SCCI urges govt to slash interest rates for economic growth

By Bureau report
March 07, 2025
Sarhad Chamber of Commerce and Industry president Fazal Moqeem Khan (centre) looks on in a meeting on October 11, 2024. — Facebook@Sarhad Chamber Peshawar
Sarhad Chamber of Commerce and Industry president Fazal Moqeem Khan (centre) looks on in a meeting on October 11, 2024. — Facebook@Sarhad Chamber Peshawar

PESHAWAR: Sarhad Chamber of Commerce and Industry (SCCI) president Fazal Moqeem Khan on Thursday urged the government and the State Bank of Pakistan to reduce interest rates to single digits, citing the need for economic growth and business expansion.

In a statement issued here, Moqeem said that despite Pakistan’s inflation rate dropping to a nine-year low - recording 2.4percent in February 2025 and 2.8percent in January 2025 - the policy rate remains significantly high at 12percent. “This reflects a 1050 basis points premium above core inflation,” he added. He maintained that global oil prices have remained stable, and both the power division and the government have recommended reducing energy prices, further indicating a decline in inflationary pressures.

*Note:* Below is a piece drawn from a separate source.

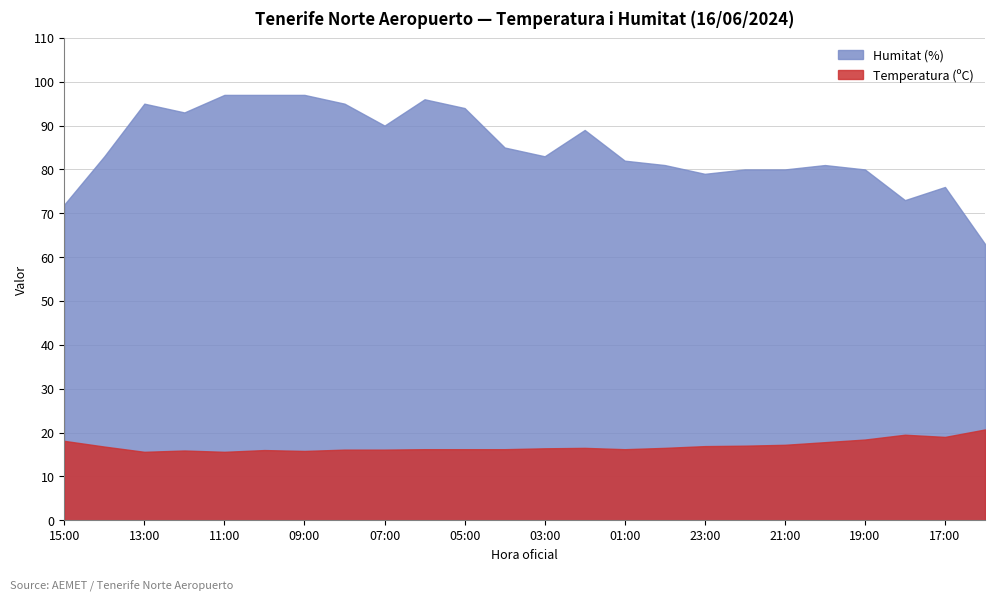

What is the sum of all Humitat (%) values?

2041.0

The SCCI chief stressed the need for taking concrete measures to revive the economy, improve the ease of doing business, promote industrial and trade activities, and ensure the provision of soft loans. He said that high interest rates and energy costs had made running businesses and industries increasingly difficult, rendering Pakistan’s exports uncompetitive in the global market.

“The business community is struggling due to the prevailing circumstances, and the lack of industry growth is a result of the government’s unfriendly policies,” he went on to add.Moqeem called for a substantial reduction in the policy rate in line with the Special Investment Facilitation Council’s vision and ground realities to boost economic growth and enhance exports. He pointed out that industry estimates predict core inflation to remain between 1-3percent in the fourth quarter of FY25, driven by falling prices and easing inflationary trends.